In fact, this seems to be the major lesson of this little research project. One t-test on % edits on due date was statistically significant – one that compared students’ final course grades. To be precise, students who did > 20% of their total edits on the due date had average course grades of 84.5%. Those who did <= 20% of their total edits on the due date had average course grades of 88.8%.

Just to pursue a hint where it appeared, I went back into my stat sheets for each class for the last year and copied the # of assignments with grade 0 (found on the “other stats” sheet) for each student into my big Google Sheet. Indeed, there was a statistically significant difference. That is, students who made > 20% of edits made on the day an essay was due got a score of 0 on 5% of assignments across the term, and students who made <= 20% of edits made on the day an essay was due got a score of 0 on 3.2% of assignments across the term.

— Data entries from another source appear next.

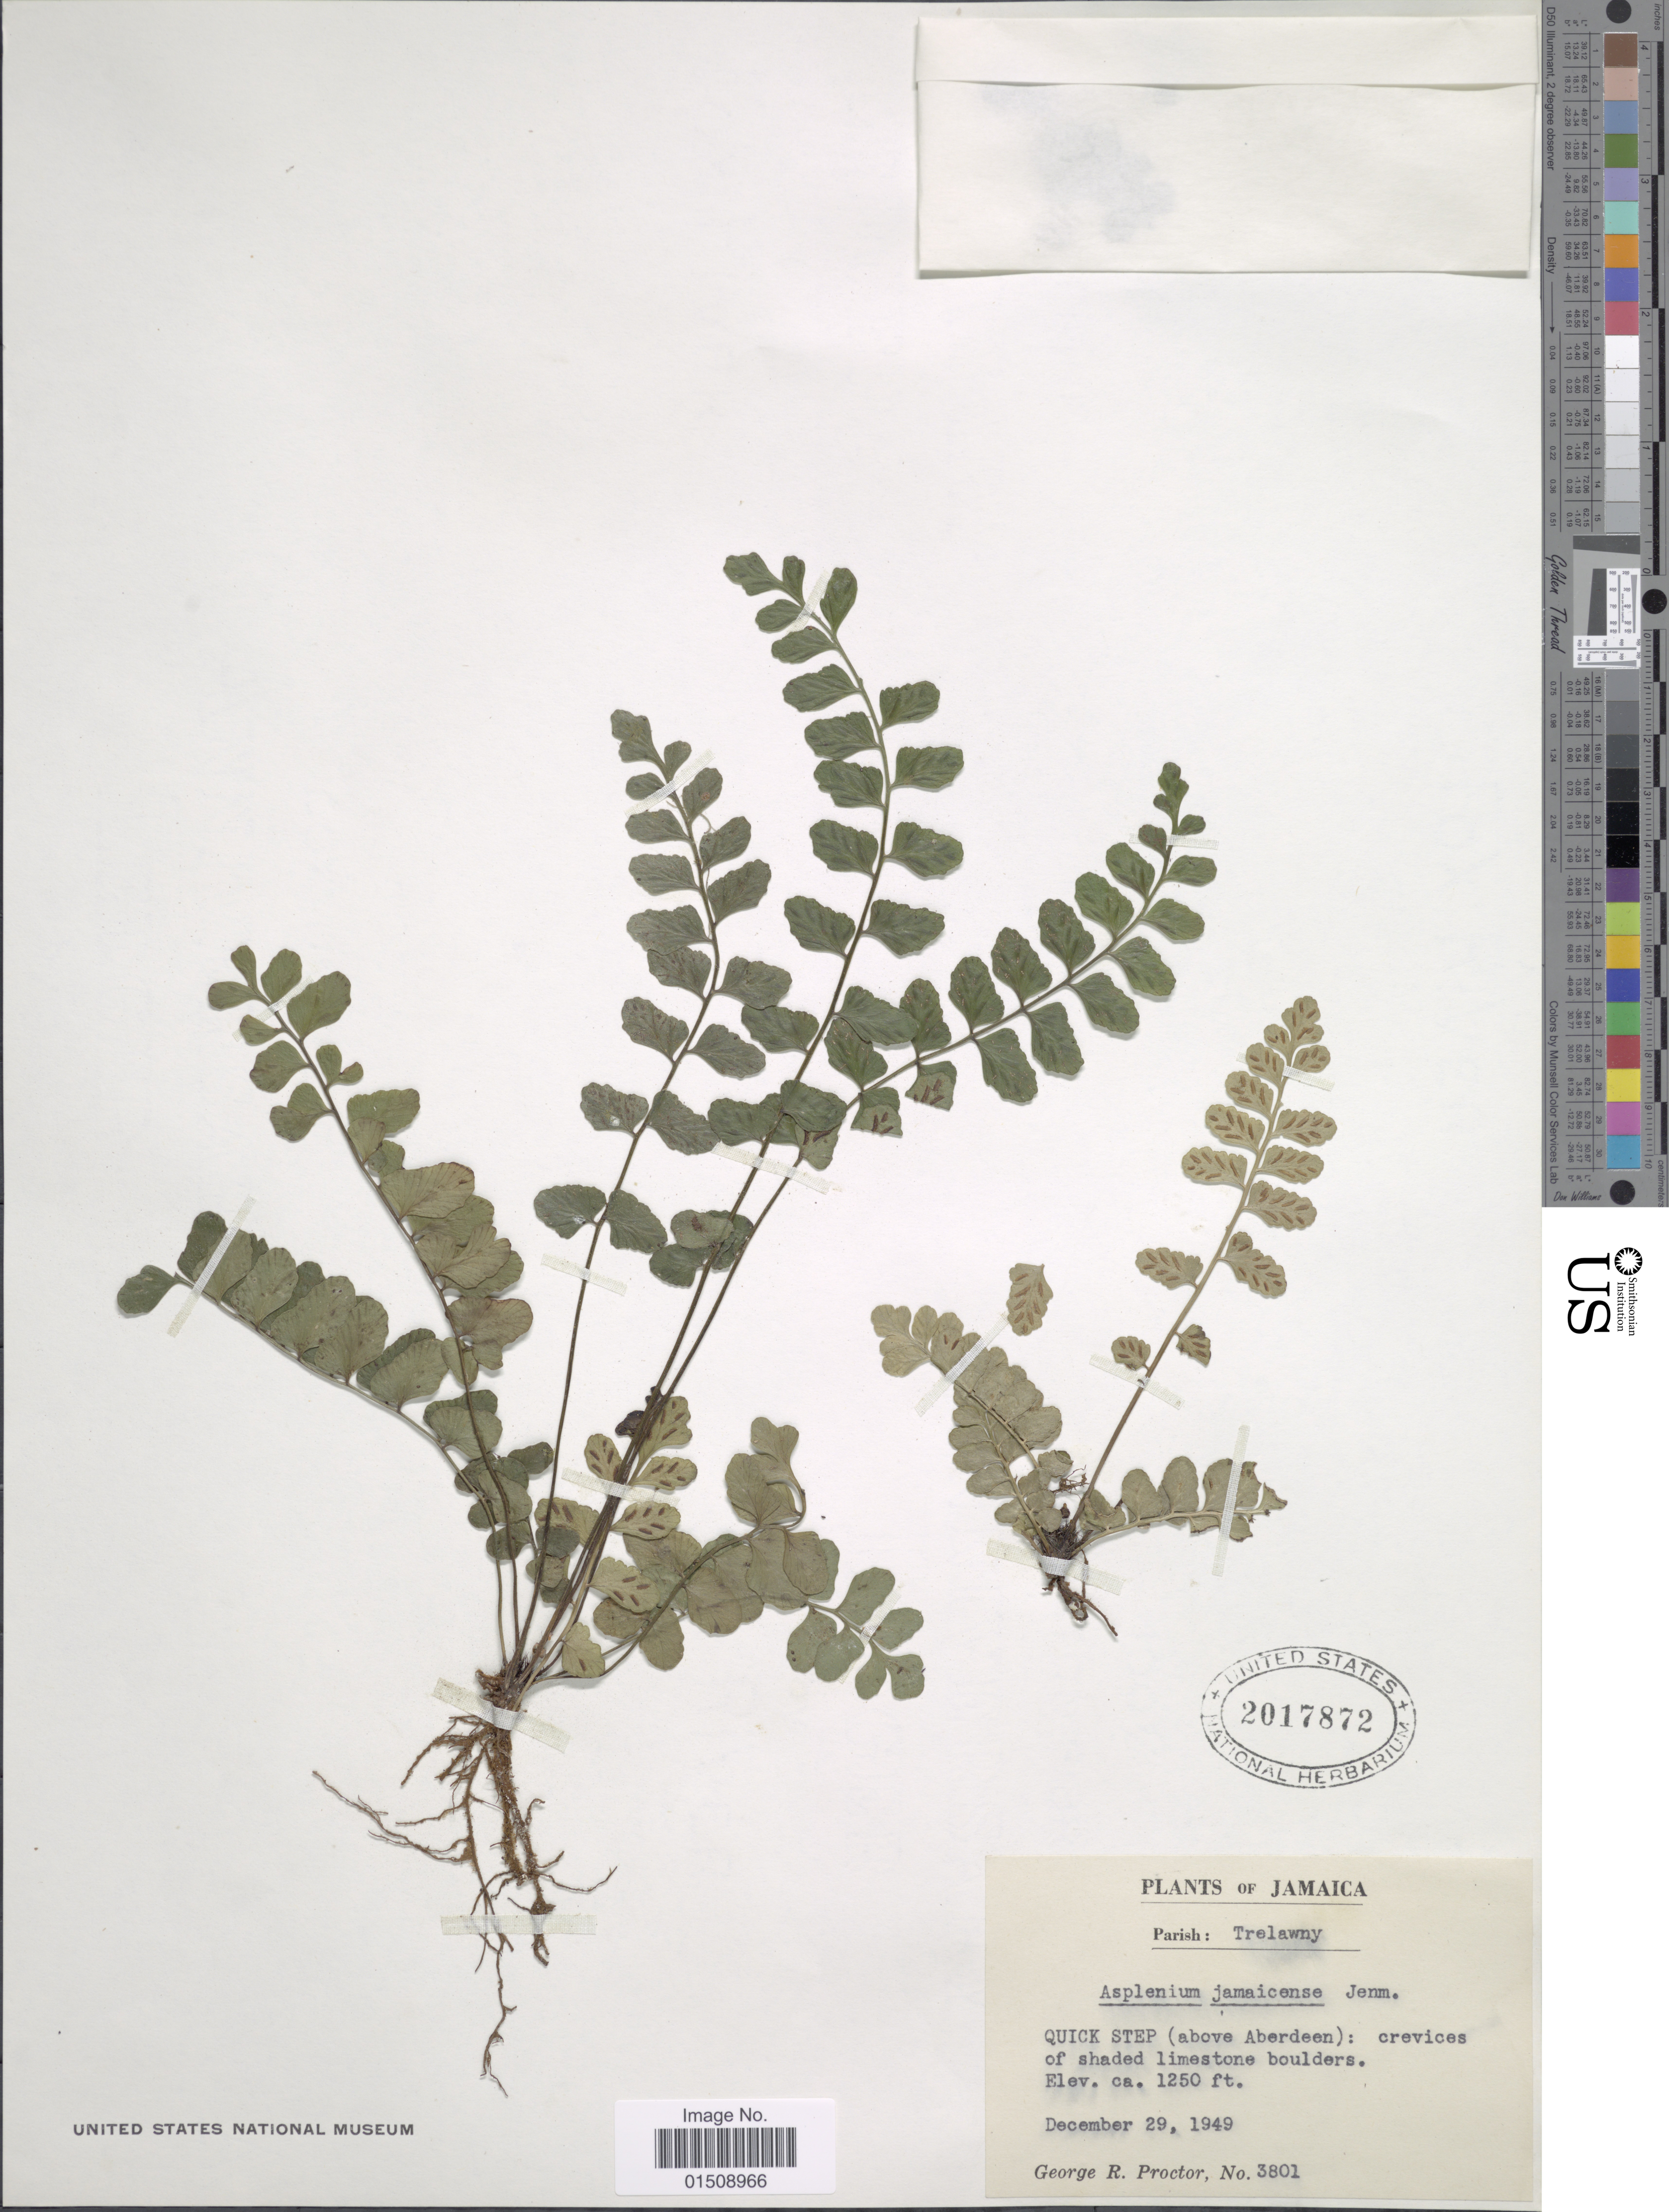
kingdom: Plantae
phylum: Tracheophyta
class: Polypodiopsida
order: Polypodiales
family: Aspleniaceae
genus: Asplenium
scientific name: Asplenium jamaicense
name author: Jenman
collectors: G. R. Proctor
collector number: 3801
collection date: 1949-12-29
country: Jamaica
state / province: Trelawny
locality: Parish: Trelawny, Quick Step (above Aberdeen)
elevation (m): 381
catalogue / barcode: US 2017872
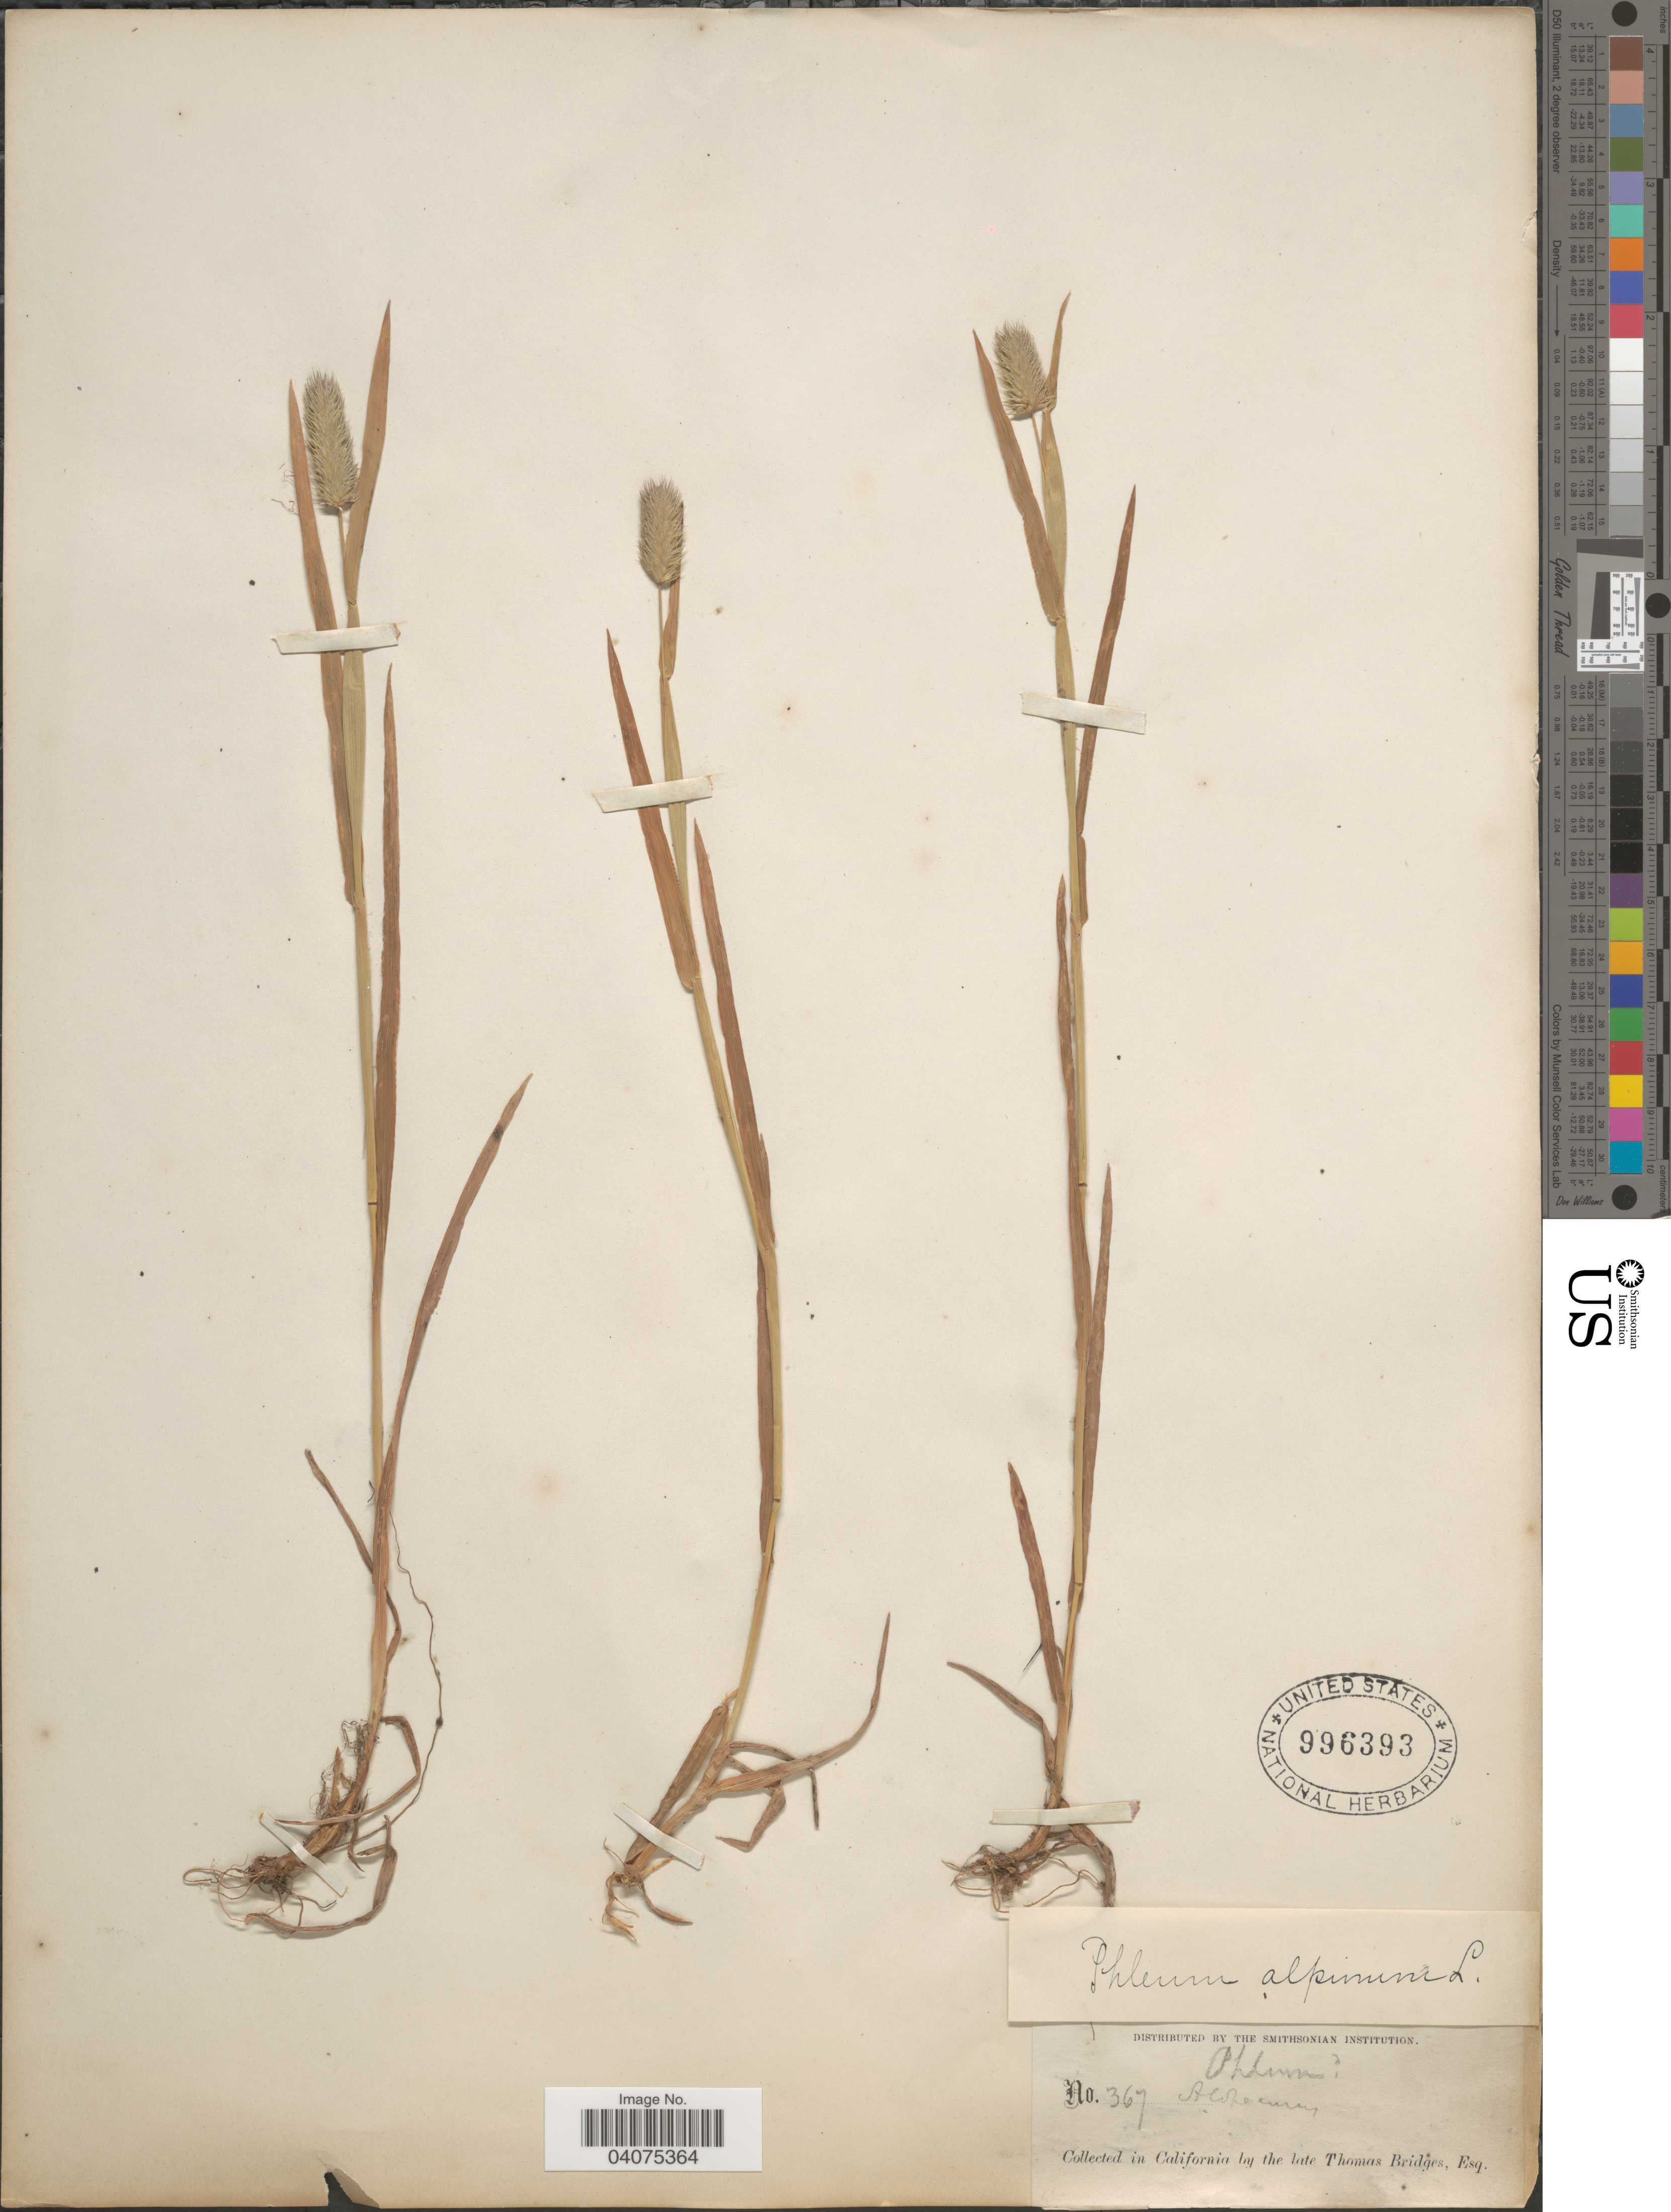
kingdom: Plantae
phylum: Tracheophyta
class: Liliopsida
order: Poales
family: Poaceae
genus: Phleum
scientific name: Phleum alpinum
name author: L.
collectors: T. Bridges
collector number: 367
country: United States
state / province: California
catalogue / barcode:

Like many characteristics of “good students”, from growth mindset to integrative motivation, whether a pattern of behavior correlates with success and whether it is teachable are two almost unrelated questions. It doesn’t necessarily follow from this research that I should require evidence of editing every day or that I should move due dates forward or back. It does suggest that successful students are successful in many ways, and that editing essays often is one of those ways.

I might just want to tell my students that I really love the Google Docs “cleared comment” emails that I get on Monday morning and I wish I got them all weekend, too.